▸ What needs to be done:
The response must contain every line below in which "Olivarez" appears.

(Records shown begins)

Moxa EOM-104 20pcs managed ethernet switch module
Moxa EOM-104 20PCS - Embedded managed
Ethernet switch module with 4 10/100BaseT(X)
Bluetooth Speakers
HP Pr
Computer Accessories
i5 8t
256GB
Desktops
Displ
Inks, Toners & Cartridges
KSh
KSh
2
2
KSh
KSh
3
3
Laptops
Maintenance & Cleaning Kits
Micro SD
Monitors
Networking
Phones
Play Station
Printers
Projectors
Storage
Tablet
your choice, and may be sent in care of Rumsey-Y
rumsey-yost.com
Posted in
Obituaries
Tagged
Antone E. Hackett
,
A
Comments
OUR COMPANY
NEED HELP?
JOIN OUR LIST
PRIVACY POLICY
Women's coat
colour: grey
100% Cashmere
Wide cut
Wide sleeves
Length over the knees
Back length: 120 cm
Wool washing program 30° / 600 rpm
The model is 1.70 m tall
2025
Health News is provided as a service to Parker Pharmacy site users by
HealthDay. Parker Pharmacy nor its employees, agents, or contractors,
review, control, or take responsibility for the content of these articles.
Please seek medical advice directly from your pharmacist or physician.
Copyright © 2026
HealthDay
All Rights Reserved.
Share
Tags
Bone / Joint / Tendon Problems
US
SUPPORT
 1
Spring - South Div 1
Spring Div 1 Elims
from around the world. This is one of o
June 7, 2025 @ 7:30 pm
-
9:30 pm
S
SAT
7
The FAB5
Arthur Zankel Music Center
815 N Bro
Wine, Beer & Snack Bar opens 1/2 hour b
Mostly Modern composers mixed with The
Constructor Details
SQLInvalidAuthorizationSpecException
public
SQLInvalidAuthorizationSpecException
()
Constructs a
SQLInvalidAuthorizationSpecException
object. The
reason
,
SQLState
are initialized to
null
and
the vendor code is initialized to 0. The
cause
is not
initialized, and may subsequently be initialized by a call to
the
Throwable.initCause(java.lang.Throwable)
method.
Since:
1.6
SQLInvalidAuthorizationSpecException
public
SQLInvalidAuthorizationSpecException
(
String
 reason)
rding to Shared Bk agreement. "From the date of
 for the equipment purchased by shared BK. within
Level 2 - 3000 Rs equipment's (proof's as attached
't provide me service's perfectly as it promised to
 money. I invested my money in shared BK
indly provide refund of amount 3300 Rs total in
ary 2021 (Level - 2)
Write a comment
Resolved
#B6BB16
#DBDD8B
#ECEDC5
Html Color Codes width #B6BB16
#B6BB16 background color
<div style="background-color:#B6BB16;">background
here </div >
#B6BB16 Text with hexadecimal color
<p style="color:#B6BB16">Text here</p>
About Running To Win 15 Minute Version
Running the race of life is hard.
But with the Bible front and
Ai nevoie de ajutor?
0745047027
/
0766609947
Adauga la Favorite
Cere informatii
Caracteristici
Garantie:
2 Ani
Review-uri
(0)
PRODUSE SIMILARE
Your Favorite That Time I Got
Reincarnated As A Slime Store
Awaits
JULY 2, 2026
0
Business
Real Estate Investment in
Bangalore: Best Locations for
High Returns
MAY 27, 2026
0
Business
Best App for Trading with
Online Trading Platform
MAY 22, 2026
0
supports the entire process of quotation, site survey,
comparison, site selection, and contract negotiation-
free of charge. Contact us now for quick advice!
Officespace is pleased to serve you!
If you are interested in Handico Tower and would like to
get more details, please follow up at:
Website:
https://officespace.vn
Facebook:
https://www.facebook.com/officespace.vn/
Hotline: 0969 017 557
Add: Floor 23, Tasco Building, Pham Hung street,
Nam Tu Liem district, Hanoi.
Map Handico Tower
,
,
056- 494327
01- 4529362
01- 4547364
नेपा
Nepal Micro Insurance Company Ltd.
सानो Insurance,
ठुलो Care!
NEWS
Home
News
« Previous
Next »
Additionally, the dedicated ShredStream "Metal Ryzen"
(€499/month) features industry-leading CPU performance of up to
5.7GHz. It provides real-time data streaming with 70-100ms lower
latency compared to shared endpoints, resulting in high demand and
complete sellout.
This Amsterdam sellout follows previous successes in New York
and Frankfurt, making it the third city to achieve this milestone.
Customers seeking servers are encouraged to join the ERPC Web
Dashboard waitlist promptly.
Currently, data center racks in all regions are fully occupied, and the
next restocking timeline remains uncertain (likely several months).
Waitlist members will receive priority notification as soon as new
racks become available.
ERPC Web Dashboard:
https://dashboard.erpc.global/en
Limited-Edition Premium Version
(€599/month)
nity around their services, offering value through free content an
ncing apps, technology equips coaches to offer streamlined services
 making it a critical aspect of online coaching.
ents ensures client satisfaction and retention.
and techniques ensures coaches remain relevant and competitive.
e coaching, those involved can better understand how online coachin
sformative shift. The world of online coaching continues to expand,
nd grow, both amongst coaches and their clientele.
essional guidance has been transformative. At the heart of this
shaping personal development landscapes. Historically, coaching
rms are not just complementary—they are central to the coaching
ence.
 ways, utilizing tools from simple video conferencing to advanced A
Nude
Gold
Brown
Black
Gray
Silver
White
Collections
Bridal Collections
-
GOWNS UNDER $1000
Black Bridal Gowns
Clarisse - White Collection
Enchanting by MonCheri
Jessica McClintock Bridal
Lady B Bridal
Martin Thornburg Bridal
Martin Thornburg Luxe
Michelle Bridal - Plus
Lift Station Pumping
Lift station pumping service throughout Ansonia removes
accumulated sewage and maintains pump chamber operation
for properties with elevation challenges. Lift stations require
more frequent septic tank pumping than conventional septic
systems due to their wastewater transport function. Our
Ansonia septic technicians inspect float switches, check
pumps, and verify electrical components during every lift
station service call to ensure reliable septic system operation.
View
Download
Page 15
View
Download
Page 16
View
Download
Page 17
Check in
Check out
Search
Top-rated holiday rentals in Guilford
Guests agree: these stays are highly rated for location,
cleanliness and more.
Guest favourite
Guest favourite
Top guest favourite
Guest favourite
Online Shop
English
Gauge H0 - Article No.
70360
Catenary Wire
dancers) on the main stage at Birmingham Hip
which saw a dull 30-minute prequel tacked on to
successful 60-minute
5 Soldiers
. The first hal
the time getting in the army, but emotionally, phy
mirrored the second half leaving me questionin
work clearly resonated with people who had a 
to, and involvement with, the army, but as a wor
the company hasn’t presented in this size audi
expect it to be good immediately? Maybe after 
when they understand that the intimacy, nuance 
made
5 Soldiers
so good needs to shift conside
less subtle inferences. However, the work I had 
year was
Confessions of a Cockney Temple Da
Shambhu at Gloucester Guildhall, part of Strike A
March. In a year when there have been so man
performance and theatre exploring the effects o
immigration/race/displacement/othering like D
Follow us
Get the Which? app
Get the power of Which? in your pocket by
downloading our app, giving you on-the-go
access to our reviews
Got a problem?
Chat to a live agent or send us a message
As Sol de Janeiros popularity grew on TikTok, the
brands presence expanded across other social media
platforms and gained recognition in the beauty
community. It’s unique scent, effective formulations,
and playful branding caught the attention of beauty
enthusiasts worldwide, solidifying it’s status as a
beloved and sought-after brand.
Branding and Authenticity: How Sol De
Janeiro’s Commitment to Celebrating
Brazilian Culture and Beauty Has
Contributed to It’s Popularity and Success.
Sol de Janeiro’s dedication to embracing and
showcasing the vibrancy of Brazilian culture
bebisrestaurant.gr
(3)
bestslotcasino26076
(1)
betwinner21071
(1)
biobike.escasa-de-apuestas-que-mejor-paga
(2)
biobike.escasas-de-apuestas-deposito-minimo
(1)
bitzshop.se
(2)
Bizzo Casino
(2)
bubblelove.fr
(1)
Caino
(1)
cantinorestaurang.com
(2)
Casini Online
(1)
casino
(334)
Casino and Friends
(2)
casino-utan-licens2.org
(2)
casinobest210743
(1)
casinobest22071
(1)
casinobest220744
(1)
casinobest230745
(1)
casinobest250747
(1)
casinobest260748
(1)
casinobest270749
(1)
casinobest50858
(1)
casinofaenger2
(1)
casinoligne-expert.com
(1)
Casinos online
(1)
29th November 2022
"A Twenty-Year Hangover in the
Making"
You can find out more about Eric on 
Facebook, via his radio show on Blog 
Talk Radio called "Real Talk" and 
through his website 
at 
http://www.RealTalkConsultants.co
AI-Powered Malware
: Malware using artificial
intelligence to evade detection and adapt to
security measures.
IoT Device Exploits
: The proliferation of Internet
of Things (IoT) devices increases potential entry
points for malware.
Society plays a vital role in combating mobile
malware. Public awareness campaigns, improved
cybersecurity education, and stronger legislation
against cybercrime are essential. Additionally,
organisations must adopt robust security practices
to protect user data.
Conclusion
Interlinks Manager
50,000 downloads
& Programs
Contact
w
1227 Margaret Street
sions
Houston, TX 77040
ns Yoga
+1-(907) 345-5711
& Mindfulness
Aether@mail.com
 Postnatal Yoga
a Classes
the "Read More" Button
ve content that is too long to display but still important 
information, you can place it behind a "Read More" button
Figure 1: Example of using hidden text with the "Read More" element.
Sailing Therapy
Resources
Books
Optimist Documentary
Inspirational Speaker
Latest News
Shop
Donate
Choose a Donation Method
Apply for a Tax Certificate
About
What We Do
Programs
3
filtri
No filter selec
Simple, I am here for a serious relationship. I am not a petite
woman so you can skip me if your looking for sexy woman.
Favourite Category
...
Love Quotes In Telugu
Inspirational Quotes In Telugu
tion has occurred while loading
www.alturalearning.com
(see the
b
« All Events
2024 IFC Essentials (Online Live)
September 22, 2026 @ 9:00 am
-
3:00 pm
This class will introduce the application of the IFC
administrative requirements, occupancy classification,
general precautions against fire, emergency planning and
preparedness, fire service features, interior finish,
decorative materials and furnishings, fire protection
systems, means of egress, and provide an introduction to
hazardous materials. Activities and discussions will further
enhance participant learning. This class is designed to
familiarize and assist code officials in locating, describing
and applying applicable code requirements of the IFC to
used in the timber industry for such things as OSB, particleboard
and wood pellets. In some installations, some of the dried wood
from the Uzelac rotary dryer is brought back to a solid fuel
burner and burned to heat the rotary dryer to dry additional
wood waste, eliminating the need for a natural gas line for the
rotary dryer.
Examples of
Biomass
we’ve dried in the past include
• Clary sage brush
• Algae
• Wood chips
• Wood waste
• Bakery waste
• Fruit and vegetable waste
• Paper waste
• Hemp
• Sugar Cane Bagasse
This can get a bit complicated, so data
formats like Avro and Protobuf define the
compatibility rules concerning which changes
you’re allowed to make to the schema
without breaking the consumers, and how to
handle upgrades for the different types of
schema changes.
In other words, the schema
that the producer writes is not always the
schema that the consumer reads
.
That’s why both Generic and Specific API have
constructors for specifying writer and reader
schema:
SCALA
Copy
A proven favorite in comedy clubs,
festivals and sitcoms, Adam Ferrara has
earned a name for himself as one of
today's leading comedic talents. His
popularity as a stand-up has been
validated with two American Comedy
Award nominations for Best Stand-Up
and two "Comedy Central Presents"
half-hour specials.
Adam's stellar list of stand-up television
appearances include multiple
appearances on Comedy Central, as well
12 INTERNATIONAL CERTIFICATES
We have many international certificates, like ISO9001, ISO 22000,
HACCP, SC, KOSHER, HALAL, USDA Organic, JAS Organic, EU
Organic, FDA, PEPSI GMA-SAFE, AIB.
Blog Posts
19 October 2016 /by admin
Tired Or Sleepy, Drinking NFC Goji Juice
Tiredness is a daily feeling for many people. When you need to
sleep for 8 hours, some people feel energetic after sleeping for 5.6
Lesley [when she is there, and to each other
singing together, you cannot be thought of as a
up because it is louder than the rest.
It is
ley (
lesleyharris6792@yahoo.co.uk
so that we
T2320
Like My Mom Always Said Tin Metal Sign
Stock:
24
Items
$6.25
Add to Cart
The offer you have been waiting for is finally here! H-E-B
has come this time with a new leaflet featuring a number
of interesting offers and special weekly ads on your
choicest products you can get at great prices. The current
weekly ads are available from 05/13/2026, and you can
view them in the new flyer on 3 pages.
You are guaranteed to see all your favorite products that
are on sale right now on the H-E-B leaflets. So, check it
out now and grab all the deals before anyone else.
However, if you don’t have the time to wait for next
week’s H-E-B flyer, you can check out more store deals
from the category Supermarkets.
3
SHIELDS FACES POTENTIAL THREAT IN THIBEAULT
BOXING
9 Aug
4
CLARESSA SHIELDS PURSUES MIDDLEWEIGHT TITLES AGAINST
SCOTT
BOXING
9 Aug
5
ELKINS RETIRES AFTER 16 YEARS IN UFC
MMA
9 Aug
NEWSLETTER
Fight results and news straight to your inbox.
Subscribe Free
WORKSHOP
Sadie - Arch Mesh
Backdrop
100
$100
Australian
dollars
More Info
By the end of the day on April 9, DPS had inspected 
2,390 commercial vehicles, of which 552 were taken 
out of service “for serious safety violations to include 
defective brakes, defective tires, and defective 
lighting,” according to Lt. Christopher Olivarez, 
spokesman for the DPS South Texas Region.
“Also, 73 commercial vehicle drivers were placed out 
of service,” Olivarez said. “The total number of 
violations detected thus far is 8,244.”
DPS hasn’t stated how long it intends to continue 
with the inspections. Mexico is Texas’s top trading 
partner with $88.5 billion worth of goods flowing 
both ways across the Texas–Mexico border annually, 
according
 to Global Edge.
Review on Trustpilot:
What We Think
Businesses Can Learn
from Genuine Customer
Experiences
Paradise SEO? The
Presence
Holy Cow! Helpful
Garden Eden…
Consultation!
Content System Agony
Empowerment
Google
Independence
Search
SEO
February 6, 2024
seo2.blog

(Records shown ends)

▸ Response:
lighting,” according to Lt. Christopher Olivarez, 
of service,” Olivarez said. “The total number of 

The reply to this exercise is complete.